··· Extrait ···

En une semaine, le « narratif », comme disent les communicants, a changé de côté. On est passé d’une élection supposément imperdable pour un Trump survivant à une tentative d’assassinat, opposé à un président quasiment grabataire, à « Harris peut-elle l’emporter ? ». Signe que la mission n’est pas impossible. C’est également ce que montrent les sondages. Depuis quelques jours, les machines des instituts tournent à plein. Si Kamala Harris apparaît distancée par Donald Trump à la fois au plan national et dans les « swing states » (États pivots) qui feront la différence le 5 novembre, l’ampleur de l’écart est moindre que celui accusé par Joe Biden.

··· Lot de fiches ···

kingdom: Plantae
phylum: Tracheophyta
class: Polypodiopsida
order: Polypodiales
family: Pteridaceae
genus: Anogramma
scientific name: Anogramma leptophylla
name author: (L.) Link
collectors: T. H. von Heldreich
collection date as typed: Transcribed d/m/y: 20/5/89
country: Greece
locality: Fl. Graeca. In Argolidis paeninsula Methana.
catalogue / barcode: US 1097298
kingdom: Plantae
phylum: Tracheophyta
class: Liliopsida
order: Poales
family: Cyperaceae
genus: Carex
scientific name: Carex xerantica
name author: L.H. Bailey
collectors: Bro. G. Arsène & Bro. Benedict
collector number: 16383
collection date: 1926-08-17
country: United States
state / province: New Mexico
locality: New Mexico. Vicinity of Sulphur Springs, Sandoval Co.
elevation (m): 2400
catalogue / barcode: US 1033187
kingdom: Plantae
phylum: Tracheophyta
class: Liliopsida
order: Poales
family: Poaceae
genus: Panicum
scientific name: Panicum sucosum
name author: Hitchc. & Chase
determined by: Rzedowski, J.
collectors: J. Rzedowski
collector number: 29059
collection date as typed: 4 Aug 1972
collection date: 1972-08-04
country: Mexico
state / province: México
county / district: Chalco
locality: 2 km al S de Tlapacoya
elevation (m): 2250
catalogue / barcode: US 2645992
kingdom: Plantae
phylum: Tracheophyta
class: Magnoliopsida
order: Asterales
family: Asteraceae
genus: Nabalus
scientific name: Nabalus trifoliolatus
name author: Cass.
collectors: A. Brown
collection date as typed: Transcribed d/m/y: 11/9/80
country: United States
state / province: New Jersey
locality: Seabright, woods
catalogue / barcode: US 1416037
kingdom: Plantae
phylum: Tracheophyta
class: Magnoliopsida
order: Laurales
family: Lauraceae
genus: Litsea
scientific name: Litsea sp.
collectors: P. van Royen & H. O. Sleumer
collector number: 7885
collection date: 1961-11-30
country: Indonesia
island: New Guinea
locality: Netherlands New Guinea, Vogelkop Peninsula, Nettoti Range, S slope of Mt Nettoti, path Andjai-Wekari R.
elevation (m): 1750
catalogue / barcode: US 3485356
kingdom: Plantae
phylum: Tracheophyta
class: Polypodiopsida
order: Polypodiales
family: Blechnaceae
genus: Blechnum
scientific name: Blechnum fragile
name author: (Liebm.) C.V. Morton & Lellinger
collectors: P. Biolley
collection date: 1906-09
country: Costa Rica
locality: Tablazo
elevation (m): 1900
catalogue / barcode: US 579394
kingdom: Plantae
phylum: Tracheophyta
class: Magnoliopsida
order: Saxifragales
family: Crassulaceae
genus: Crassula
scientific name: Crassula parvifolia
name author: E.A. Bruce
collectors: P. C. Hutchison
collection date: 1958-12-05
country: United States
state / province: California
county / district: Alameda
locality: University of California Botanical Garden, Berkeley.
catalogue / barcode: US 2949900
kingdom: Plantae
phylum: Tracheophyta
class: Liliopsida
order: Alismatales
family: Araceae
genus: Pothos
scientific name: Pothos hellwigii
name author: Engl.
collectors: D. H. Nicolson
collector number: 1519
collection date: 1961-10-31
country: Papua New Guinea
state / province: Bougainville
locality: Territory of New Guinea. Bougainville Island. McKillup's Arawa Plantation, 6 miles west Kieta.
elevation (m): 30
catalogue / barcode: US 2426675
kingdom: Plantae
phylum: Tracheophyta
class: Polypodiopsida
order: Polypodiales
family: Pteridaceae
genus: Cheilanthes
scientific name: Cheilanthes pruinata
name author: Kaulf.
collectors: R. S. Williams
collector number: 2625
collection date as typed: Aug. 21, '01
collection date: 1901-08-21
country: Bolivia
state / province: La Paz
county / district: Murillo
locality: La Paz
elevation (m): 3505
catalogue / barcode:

···

Exercice proposé A => Traduisez en anglais cette phrase de l'extrait : « Depuis quelques jours, les machines des instituts tournent à plein. »
Exercice proposé B =>
Répondez à ces questions à partir de l'extrait :
(i) À quelle date l'élection aura-t-elle lieu ?
(ii) À quoi Donald Trump a-t-il survécu ?
(iii) Qui accusait un plus grand retard face à Donald Trump que Kamala Harris ?
Exercice proposé C => Prolongez l'extrait sur la course entre Kamala Harris et Donald Trump à partir de sa dernière phrase.

Réponse attendue A => For the past few days, the polling firms' machines have been running at full capacity.

Réponse attendue B =>
(i) Le 5 novembre.
(ii) À une tentative d'assassinat.
(iii) Joe Biden.

Réponse attendue C =>
La vice-présidente devra d’abord tenter de remobiliser plusieurs franges de l’électorat démocrate qui refusaient de porter leur suffrage sur Biden. Le plus simple est de rallier ceux qui avaient comme unique problème les capacités physiques et cognitives du chef de l’État. Mais il faudra également convaincre les électeurs « naturels » du Parti démocrate, peu satisfaits du bilan social ou ulcérés par le soutien inconditionnel de Joe Biden à Benyamin Netanyahou. La visite de ce dernier à Washington, à partir de mardi, constituera le premier vrai test pour la candidate putative qu’est Kamala Harris. La campagne « uncommitted » (non engagée) qui avait encouragé avec un certain succès les électeurs démocrates à ne pas voter Biden lors des primaires, afin de protester contre le soutien de la Maison-Blanche à la guerre d’Israël à Gaza, a exhorté Kamala Harris à « prendre clairement position contre les armes qui soutiennent la guerre et l’occupation d’Israël contre les Palestiniens ».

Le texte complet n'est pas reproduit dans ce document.